# Still dry on outside..



## Relentless999 (Sep 6, 2009)

Alright I cut 2 blueberrys and dried them for 5 days until the outside was dry but the stems just started to crack.. i put them in jars to start curing yesterday evening and today, roughly 24hrs later, they are still pretty dry to the touch.. some are a little better than others, but for the most part they still seem dry.. i burped them this morning for a couple of minutes, and then just burped again, and i plan on burping late tonight.. 

im guessing they will continue to sweat it out? 

if they dont, is it harmful to add a little piece of lettuce to rehydrate them?


btw, i plan on burping 3x a day for the first week, 2x a day for the 2nd week, and 1x a day thereafter, is this a good plan or should i do something else?


thanks!!


----------



## benamucc (Sep 6, 2009)

i think you're on the right track for your cure.  i like your idea on the piece of lettuce to rehydrate them if they need it.  

i've just introduced a peel of lime into a "test" jar.  i'm just a few days ahead of you with my latest harvest.  

hope you're enjoying the little dry freshy nugs like i am!!


----------



## DLtoker (Sep 6, 2009)

If I want more moisture, I just add a fresher bud to the jar and monitor it closely.


----------



## Relentless999 (Sep 6, 2009)

ive used lettuce before with good results. i think i might be burping them too long.. ive been burping them for several minutes, maybe i should just open it and move it in the air a little and then close, 3x a day first week, 2x 2nd week, 1x after.


----------



## BBFan (Sep 7, 2009)

IMHO adding lettuce or citrus after only a few days cure is asking for bud rot.  There's still plenty of moisture inside the bud after a 5 day hang.


----------



## Growdude (Sep 7, 2009)

Relentless999 said:
			
		

> ive used lettuce before with good results. i think i might be burping them too long.. ive been burping them for several minutes, maybe i should just open it and move it in the air a little and then close, 3x a day first week, 2x 2nd week, 1x after.



If there over dry you wont need to burp at all.


----------



## newgreenthumb (Sep 7, 2009)

Just opening the jar and taking the bud out for 10 minutes to let some air circulate is enough and usually after two weeks of doing so then you can leave the jar closed.  They will will get smoother and better.


----------
****
* **What the exercise asks**
Can you reproduce the forum thread on curing dried buds word for word, starting with "# Still dry" and going on through "to rehydrate them?"?

* **Page-level text extractions**
****
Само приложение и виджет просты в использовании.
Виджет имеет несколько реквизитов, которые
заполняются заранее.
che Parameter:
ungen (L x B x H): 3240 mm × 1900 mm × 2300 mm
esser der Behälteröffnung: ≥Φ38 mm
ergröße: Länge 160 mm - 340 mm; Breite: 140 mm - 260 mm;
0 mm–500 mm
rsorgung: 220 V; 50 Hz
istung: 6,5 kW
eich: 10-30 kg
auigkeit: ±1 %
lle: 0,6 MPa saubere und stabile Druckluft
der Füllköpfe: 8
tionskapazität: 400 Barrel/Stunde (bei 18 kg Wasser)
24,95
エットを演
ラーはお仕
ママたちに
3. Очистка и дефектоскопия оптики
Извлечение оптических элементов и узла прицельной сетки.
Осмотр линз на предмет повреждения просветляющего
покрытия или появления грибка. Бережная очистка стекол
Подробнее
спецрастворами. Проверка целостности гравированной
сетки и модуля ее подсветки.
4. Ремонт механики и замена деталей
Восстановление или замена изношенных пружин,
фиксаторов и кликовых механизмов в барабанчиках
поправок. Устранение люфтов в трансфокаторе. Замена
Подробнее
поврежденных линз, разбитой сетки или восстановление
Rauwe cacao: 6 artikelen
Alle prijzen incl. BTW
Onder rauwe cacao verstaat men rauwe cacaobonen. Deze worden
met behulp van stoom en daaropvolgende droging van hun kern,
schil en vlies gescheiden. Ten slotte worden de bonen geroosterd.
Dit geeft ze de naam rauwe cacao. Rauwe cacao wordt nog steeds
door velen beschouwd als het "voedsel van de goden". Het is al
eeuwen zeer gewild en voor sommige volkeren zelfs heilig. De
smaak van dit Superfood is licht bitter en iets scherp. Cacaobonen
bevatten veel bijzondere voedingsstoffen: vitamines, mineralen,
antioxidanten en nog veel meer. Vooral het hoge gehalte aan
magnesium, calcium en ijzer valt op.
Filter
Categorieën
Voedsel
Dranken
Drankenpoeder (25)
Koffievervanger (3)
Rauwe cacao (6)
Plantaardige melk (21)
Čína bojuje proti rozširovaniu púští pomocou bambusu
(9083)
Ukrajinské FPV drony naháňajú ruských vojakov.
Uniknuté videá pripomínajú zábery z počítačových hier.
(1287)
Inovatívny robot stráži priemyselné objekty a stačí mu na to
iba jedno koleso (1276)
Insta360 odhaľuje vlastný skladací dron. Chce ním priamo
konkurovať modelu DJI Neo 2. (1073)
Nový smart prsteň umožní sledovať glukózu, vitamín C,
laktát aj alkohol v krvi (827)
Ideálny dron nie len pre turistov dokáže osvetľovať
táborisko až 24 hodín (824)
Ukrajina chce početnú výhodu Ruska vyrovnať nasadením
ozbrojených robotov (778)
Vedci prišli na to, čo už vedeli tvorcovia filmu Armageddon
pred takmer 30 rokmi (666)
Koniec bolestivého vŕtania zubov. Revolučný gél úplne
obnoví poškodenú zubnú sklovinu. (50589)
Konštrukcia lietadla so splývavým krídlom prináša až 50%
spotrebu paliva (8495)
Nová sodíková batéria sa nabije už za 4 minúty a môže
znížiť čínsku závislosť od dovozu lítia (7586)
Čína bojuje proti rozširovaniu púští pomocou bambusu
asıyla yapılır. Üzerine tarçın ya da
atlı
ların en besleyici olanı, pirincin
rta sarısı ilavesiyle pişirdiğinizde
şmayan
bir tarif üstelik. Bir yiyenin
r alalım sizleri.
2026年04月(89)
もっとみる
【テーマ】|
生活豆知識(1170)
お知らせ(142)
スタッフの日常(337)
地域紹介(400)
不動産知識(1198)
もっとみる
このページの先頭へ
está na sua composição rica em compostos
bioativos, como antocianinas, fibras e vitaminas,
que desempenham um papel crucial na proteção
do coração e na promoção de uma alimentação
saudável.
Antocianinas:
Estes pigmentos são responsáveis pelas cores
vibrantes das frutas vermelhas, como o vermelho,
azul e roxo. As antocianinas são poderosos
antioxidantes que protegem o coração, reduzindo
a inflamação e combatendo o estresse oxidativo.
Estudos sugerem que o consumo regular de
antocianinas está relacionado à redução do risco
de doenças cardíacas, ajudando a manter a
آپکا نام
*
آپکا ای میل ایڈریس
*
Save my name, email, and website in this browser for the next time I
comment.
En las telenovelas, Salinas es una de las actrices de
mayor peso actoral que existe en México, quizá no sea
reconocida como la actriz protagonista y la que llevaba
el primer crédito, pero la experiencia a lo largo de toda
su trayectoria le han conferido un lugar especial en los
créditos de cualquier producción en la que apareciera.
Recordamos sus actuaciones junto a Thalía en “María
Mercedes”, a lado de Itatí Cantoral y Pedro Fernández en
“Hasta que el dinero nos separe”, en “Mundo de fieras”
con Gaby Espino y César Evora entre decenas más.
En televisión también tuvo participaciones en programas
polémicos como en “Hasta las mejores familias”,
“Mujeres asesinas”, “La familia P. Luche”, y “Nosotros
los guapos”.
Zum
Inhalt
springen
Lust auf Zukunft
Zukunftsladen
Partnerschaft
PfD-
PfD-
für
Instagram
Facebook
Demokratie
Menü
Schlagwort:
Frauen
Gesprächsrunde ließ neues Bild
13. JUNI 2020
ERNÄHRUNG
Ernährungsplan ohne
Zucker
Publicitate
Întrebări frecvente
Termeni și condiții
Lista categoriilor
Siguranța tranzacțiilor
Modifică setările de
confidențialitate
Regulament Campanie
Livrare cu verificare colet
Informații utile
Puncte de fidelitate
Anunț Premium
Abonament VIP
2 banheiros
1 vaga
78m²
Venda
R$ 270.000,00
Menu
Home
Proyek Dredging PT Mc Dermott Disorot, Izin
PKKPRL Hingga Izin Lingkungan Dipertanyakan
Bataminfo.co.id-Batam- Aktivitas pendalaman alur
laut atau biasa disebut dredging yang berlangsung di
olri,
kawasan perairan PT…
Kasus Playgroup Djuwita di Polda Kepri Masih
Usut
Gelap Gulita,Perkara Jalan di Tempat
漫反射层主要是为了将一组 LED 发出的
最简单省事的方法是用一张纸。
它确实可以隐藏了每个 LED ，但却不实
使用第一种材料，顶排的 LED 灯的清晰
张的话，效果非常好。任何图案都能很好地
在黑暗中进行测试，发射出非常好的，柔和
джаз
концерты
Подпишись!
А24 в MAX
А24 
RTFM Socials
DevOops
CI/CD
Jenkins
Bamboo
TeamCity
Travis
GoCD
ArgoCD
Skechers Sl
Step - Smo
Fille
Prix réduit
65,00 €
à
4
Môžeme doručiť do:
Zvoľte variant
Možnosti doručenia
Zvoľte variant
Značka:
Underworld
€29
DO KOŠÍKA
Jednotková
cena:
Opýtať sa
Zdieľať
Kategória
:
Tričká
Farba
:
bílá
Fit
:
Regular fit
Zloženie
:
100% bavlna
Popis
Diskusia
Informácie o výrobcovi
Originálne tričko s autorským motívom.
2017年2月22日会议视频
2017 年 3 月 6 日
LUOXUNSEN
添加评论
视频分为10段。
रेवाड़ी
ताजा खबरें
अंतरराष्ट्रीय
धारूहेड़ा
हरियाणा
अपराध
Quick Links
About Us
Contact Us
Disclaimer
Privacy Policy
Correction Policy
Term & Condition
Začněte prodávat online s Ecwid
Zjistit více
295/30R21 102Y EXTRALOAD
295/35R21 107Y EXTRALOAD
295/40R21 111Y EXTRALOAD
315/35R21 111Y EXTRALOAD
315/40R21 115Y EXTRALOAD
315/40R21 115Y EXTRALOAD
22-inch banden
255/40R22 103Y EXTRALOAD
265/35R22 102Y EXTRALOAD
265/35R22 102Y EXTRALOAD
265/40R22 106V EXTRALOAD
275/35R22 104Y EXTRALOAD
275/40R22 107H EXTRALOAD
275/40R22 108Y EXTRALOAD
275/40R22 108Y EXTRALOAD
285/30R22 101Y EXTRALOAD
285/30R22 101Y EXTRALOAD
****
* **Response to the exercise**
# Still dry on outside..



## Relentless999 (Sep 6, 2009)

Alright I cut 2 blueberrys and dried them for 5 days until the outside was dry but the stems just started to crack.. i put them in jars to start curing yesterday evening and today, roughly 24hrs later, they are still pretty dry to the touch.. some are a little better than others, but for the most part they still seem dry.. i burped them this morning for a couple of minutes, and then just burped again, and i plan on burping late tonight.. 

im guessing they will continue to sweat it out? 

if they dont, is it harmful to add a little piece of lettuce to rehydrate them?